Red Zone Rec Leaders:
1. Jarvis Landry: 18
2. Davante Adams: 15
3. Nelson Agholor: 13
4. Cooper Kupp: 13
5. Antonio Brown: 12
6. Stefon Diggs: 12
7. Larry Fitzgerald: 12
8. Dez Bryant: 11
8. Keenan Allen: 11
10. Demaryius Thomas: 10
10. Jordy Nelson: 10
10. Danny Amendola: 10 pic.twitter.com/zMVIEQzejg
— RotoUnderworld (@rotounderworld) April 9, 2018
Because Jordy Nelson was outproduced by Davante Adams last year doesn’t mean Nelson is washed up. Especially when his 2017 performance metrics don’t back up that assessment. He was on the field a ton, was getting open and continued to be a force in the red zone. But Brett Hundley‘s inability to succeed at the NFL level has proven to be the biggest reason behind Nelson’s 2017 collapse. People can point to stats like his decline in yards per reception over the last few years as an argument that he’s slowing down. And while his advancing age has contributed to that, he’s shown that he absolutely still has some juice left.
What Happens Next?
No one knows what John Gruden’s NFL version of The Expendables known as the Oakland Raiders is going to look like once the regular season kicks off. We do know that Derek Carr is not as good as Aaron Rodgers, but that he is unequivocally better than Brett Hundley. We know that Carr enjoyed a 91.6-percent (No. 6) protection rate behind an offensive line that remained largely intact from last season. This same line offered a 48.1 (No. 28) Run Blocking Efficiency grade. This bodes well for the chances of the passing game to be efficient enough in 2018 for Nelson to return or exceed his fantasy value.

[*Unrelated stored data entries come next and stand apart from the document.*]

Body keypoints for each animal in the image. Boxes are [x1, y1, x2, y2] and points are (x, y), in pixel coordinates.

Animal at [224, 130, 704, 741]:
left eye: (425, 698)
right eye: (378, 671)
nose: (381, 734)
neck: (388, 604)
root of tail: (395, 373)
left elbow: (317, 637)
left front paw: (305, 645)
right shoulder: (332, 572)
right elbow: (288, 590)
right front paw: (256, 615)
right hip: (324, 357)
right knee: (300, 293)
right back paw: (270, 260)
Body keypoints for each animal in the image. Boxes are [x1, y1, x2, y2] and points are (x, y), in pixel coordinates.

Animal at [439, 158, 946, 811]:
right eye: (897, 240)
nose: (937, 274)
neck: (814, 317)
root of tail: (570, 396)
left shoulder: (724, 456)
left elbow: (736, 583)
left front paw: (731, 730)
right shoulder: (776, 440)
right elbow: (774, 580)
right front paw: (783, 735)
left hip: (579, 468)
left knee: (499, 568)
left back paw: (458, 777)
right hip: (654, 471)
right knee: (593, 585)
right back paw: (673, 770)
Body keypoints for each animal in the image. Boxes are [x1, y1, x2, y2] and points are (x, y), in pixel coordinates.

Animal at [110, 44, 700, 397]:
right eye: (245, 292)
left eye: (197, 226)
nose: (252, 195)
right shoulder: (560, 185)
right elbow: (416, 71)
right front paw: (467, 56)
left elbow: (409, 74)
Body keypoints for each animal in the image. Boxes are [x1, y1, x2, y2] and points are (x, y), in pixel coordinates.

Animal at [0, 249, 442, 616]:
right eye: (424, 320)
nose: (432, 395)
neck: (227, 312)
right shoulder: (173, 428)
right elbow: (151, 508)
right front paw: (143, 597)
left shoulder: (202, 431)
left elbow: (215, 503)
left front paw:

A point of contention could be that Derek Carr‘s red zone completion percentage has hovered around the 50-percent mark for the last few seasons. To this I say, that Jordy Nelson‘s averaging more yards of Target Separation than both Amari Cooper and Michael Crabtree last season inspires hope that he can help Carr improve in that area of the field. Would you be surprised if Cooper, who’s only heading into his age-24 season, continues to struggle in the red zone? Even if John Gruden is serious about making Cooper the focal point of the offense, Nelson could end up being put in a position to score a copious amount of red zone touchdowns in 2018. And as a player who showed last year that he still has juice left, he could once again exceed everyone’s fantasy football expectations.